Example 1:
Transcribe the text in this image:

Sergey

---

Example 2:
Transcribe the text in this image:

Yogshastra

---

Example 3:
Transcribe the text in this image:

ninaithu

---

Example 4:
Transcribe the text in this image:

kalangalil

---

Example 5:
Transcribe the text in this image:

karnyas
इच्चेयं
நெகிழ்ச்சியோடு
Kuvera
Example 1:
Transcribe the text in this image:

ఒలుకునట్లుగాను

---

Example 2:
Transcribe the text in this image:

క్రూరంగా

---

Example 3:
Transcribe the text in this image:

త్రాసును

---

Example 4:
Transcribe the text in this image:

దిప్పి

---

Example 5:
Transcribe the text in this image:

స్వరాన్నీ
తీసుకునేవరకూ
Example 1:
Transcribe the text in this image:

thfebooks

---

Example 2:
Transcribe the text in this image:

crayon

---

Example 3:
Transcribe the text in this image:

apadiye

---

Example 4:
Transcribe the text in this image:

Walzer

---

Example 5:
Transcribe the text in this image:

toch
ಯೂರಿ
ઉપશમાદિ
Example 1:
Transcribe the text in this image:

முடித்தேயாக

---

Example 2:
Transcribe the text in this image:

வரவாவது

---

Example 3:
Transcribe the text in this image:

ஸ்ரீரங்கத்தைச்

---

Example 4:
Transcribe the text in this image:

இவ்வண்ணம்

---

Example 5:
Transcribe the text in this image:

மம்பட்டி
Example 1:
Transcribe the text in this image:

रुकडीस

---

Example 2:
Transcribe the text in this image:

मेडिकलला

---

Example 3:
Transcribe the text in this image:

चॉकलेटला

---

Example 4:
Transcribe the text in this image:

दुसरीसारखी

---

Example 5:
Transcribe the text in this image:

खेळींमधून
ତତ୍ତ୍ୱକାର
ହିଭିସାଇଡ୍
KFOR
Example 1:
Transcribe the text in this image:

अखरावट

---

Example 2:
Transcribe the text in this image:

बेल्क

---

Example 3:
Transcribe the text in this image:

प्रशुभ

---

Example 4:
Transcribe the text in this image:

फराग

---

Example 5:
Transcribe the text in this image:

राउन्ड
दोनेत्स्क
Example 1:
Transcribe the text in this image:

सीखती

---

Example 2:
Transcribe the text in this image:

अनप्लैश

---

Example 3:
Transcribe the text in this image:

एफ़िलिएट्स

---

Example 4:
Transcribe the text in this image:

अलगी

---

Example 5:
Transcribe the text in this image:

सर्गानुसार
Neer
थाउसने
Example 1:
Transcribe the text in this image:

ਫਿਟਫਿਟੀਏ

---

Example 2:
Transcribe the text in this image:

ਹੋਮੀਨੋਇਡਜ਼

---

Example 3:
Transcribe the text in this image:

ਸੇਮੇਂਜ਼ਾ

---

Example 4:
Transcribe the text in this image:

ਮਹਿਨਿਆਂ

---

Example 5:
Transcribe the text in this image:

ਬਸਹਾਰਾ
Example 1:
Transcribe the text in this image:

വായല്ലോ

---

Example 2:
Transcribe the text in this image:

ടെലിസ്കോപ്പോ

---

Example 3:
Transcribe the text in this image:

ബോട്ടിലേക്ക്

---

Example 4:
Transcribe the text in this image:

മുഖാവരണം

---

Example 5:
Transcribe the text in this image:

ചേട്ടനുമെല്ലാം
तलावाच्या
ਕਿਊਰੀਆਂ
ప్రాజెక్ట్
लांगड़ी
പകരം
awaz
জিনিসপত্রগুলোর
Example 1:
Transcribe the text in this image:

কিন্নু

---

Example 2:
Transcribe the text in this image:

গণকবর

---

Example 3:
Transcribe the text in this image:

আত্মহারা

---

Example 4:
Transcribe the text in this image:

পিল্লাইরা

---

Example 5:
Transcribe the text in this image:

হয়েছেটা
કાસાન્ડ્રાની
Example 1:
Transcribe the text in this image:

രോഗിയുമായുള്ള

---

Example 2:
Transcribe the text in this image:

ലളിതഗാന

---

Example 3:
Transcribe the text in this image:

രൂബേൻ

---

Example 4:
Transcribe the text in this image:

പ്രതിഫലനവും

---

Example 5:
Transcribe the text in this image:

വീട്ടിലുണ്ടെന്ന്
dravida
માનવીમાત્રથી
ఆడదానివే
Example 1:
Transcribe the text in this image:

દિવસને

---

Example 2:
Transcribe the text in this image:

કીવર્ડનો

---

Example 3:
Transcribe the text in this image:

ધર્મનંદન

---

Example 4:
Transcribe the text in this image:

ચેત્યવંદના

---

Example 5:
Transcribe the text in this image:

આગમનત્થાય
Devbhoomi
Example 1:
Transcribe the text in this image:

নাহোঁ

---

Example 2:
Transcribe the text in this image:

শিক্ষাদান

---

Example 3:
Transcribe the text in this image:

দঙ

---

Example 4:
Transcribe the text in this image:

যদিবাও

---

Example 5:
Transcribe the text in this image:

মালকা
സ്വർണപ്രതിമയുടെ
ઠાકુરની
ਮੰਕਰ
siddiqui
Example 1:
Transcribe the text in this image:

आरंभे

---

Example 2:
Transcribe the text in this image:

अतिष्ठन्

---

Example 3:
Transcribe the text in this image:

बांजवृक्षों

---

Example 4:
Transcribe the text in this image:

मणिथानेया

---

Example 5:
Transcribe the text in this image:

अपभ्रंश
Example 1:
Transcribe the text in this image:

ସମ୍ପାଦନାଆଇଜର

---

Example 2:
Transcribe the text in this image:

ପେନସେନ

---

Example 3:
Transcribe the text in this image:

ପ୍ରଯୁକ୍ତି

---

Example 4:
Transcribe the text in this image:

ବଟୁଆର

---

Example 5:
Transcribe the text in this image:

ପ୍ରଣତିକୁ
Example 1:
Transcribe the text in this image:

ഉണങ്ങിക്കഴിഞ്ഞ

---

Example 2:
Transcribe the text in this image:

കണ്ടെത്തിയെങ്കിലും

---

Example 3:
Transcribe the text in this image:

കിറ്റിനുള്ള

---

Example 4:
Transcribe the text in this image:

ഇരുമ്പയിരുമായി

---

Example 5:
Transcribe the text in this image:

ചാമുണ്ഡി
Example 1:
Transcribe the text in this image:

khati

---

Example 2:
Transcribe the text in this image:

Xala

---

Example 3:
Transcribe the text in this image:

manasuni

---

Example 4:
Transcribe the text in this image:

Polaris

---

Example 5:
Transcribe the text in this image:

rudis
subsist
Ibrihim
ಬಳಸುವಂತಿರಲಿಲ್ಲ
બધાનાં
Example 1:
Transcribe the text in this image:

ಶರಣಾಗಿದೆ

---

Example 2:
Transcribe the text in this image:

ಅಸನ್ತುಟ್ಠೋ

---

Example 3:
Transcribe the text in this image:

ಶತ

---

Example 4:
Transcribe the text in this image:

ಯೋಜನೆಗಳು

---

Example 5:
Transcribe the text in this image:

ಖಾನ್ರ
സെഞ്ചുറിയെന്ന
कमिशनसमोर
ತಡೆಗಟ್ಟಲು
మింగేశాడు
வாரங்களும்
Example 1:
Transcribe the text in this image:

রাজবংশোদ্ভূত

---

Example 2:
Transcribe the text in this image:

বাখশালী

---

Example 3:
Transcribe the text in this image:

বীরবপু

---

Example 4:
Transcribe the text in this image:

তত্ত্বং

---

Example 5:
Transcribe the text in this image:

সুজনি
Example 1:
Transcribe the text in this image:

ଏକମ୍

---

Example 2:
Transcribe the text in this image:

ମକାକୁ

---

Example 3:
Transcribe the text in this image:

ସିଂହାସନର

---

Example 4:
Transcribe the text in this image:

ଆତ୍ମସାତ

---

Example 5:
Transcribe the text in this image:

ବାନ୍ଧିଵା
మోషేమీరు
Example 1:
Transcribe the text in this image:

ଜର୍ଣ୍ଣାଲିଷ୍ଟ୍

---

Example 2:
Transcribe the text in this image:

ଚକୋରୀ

Exercise goal - Every record, copied exactly, is the expected answer.

Answer below -
Example 1:
Transcribe the text in this image:

Sergey

---

Example 2:
Transcribe the text in this image:

Yogshastra

---

Example 3:
Transcribe the text in this image:

ninaithu

---

Example 4:
Transcribe the text in this image:

kalangalil

---

Example 5:
Transcribe the text in this image:

karnyas
इच्चेयं
நெகிழ்ச்சியோடு
Kuvera
Example 1:
Transcribe the text in this image:

ఒలుకునట్లుగాను

---

Example 2:
Transcribe the text in this image:

క్రూరంగా

---

Example 3:
Transcribe the text in this image:

త్రాసును

---

Example 4:
Transcribe the text in this image:

దిప్పి

---

Example 5:
Transcribe the text in this image:

స్వరాన్నీ
తీసుకునేవరకూ
Example 1:
Transcribe the text in this image:

thfebooks

---

Example 2:
Transcribe the text in this image:

crayon

---

Example 3:
Transcribe the text in this image:

apadiye

---

Example 4:
Transcribe the text in this image:

Walzer

---

Example 5:
Transcribe the text in this image:

toch
ಯೂರಿ
ઉપશમાદિ
Example 1:
Transcribe the text in this image:

முடித்தேயாக

---

Example 2:
Transcribe the text in this image:

வரவாவது

---

Example 3:
Transcribe the text in this image:

ஸ்ரீரங்கத்தைச்

---

Example 4:
Transcribe the text in this image:

இவ்வண்ணம்

---

Example 5:
Transcribe the text in this image:

மம்பட்டி
Example 1:
Transcribe the text in this image:

रुकडीस

---

Example 2:
Transcribe the text in this image:

मेडिकलला

---

Example 3:
Transcribe the text in this image:

चॉकलेटला

---

Example 4:
Transcribe the text in this image:

दुसरीसारखी

---

Example 5:
Transcribe the text in this image:

खेळींमधून
ତତ୍ତ୍ୱକାର
ହିଭିସାଇଡ୍
KFOR
Example 1:
Transcribe the text in this image:

अखरावट

---

Example 2:
Transcribe the text in this image:

बेल्क

---

Example 3:
Transcribe the text in this image:

प्रशुभ

---

Example 4:
Transcribe the text in this image:

फराग

---

Example 5:
Transcribe the text in this image:

राउन्ड
दोनेत्स्क
Example 1:
Transcribe the text in this image:

सीखती

---

Example 2:
Transcribe the text in this image:

अनप्लैश

---

Example 3:
Transcribe the text in this image:

एफ़िलिएट्स

---

Example 4:
Transcribe the text in this image:

अलगी

---

Example 5:
Transcribe the text in this image:

सर्गानुसार
Neer
थाउसने
Example 1:
Transcribe the text in this image:

ਫਿਟਫਿਟੀਏ

---

Example 2:
Transcribe the text in this image:

ਹੋਮੀਨੋਇਡਜ਼

---

Example 3:
Transcribe the text in this image:

ਸੇਮੇਂਜ਼ਾ

---

Example 4:
Transcribe the text in this image:

ਮਹਿਨਿਆਂ

---

Example 5:
Transcribe the text in this image:

ਬਸਹਾਰਾ
Example 1:
Transcribe the text in this image:

വായല്ലോ

---

Example 2:
Transcribe the text in this image:

ടെലിസ്കോപ്പോ

---

Example 3:
Transcribe the text in this image:

ബോട്ടിലേക്ക്

---

Example 4:
Transcribe the text in this image:

മുഖാവരണം

---

Example 5:
Transcribe the text in this image:

ചേട്ടനുമെല്ലാം
तलावाच्या
ਕਿਊਰੀਆਂ
ప్రాజెక్ట్
लांगड़ी
പകരം
awaz
জিনিসপত্রগুলোর
Example 1:
Transcribe the text in this image:

কিন্নু

---

Example 2:
Transcribe the text in this image:

গণকবর

---

Example 3:
Transcribe the text in this image:

আত্মহারা

---

Example 4:
Transcribe the text in this image:

পিল্লাইরা

---

Example 5:
Transcribe the text in this image:

হয়েছেটা
કાસાન્ડ્રાની
Example 1:
Transcribe the text in this image:

രോഗിയുമായുള്ള

---

Example 2:
Transcribe the text in this image:

ലളിതഗാന

---

Example 3:
Transcribe the text in this image:

രൂബേൻ

---

Example 4:
Transcribe the text in this image:

പ്രതിഫലനവും

---

Example 5:
Transcribe the text in this image:

വീട്ടിലുണ്ടെന്ന്
dravida
માનવીમાત્રથી
ఆడదానివే
Example 1:
Transcribe the text in this image:

દિવસને

---

Example 2:
Transcribe the text in this image:

કીવર્ડનો

---

Example 3:
Transcribe the text in this image:

ધર્મનંદન

---

Example 4:
Transcribe the text in this image:

ચેત્યવંદના

---

Example 5:
Transcribe the text in this image:

આગમનત્થાય
Devbhoomi
Example 1:
Transcribe the text in this image:

নাহোঁ

---

Example 2:
Transcribe the text in this image:

শিক্ষাদান

---

Example 3:
Transcribe the text in this image:

দঙ

---

Example 4:
Transcribe the text in this image:

যদিবাও

---

Example 5:
Transcribe the text in this image:

মালকা
സ്വർണപ്രതിമയുടെ
ઠાકુરની
ਮੰਕਰ
siddiqui
Example 1:
Transcribe the text in this image:

आरंभे

---

Example 2:
Transcribe the text in this image:

अतिष्ठन्

---

Example 3:
Transcribe the text in this image:

बांजवृक्षों

---

Example 4:
Transcribe the text in this image:

मणिथानेया

---

Example 5:
Transcribe the text in this image:

अपभ्रंश
Example 1:
Transcribe the text in this image:

ସମ୍ପାଦନାଆଇଜର

---

Example 2:
Transcribe the text in this image:

ପେନସେନ

---

Example 3:
Transcribe the text in this image:

ପ୍ରଯୁକ୍ତି

---

Example 4:
Transcribe the text in this image:

ବଟୁଆର

---

Example 5:
Transcribe the text in this image:

ପ୍ରଣତିକୁ
Example 1:
Transcribe the text in this image:

ഉണങ്ങിക്കഴിഞ്ഞ

---

Example 2:
Transcribe the text in this image:

കണ്ടെത്തിയെങ്കിലും

---

Example 3:
Transcribe the text in this image:

കിറ്റിനുള്ള

---

Example 4:
Transcribe the text in this image:

ഇരുമ്പയിരുമായി

---

Example 5:
Transcribe the text in this image:

ചാമുണ്ഡി
Example 1:
Transcribe the text in this image:

khati

---

Example 2:
Transcribe the text in this image:

Xala

---

Example 3:
Transcribe the text in this image:

manasuni

---

Example 4:
Transcribe the text in this image:

Polaris

---

Example 5:
Transcribe the text in this image:

rudis
subsist
Ibrihim
ಬಳಸುವಂತಿರಲಿಲ್ಲ
બધાનાં
Example 1:
Transcribe the text in this image:

ಶರಣಾಗಿದೆ

---

Example 2:
Transcribe the text in this image:

ಅಸನ್ತುಟ್ಠೋ

---

Example 3:
Transcribe the text in this image:

ಶತ

---

Example 4:
Transcribe the text in this image:

ಯೋಜನೆಗಳು

---

Example 5:
Transcribe the text in this image:

ಖಾನ್ರ
സെഞ്ചുറിയെന്ന
कमिशनसमोर
ತಡೆಗಟ್ಟಲು
మింగేశాడు
வாரங்களும்
Example 1:
Transcribe the text in this image:

রাজবংশোদ্ভূত

---

Example 2:
Transcribe the text in this image:

বাখশালী

---

Example 3:
Transcribe the text in this image:

বীরবপু

---

Example 4:
Transcribe the text in this image:

তত্ত্বং

---

Example 5:
Transcribe the text in this image:

সুজনি
Example 1:
Transcribe the text in this image:

ଏକମ୍

---

Example 2:
Transcribe the text in this image:

ମକାକୁ

---

Example 3:
Transcribe the text in this image:

ସିଂହାସନର

---

Example 4:
Transcribe the text in this image:

ଆତ୍ମସାତ

---

Example 5:
Transcribe the text in this image:

ବାନ୍ଧିଵା
మోషేమీరు
Example 1:
Transcribe the text in this image:

ଜର୍ଣ୍ଣାଲିଷ୍ଟ୍

---

Example 2:
Transcribe the text in this image:

ଚକୋରୀ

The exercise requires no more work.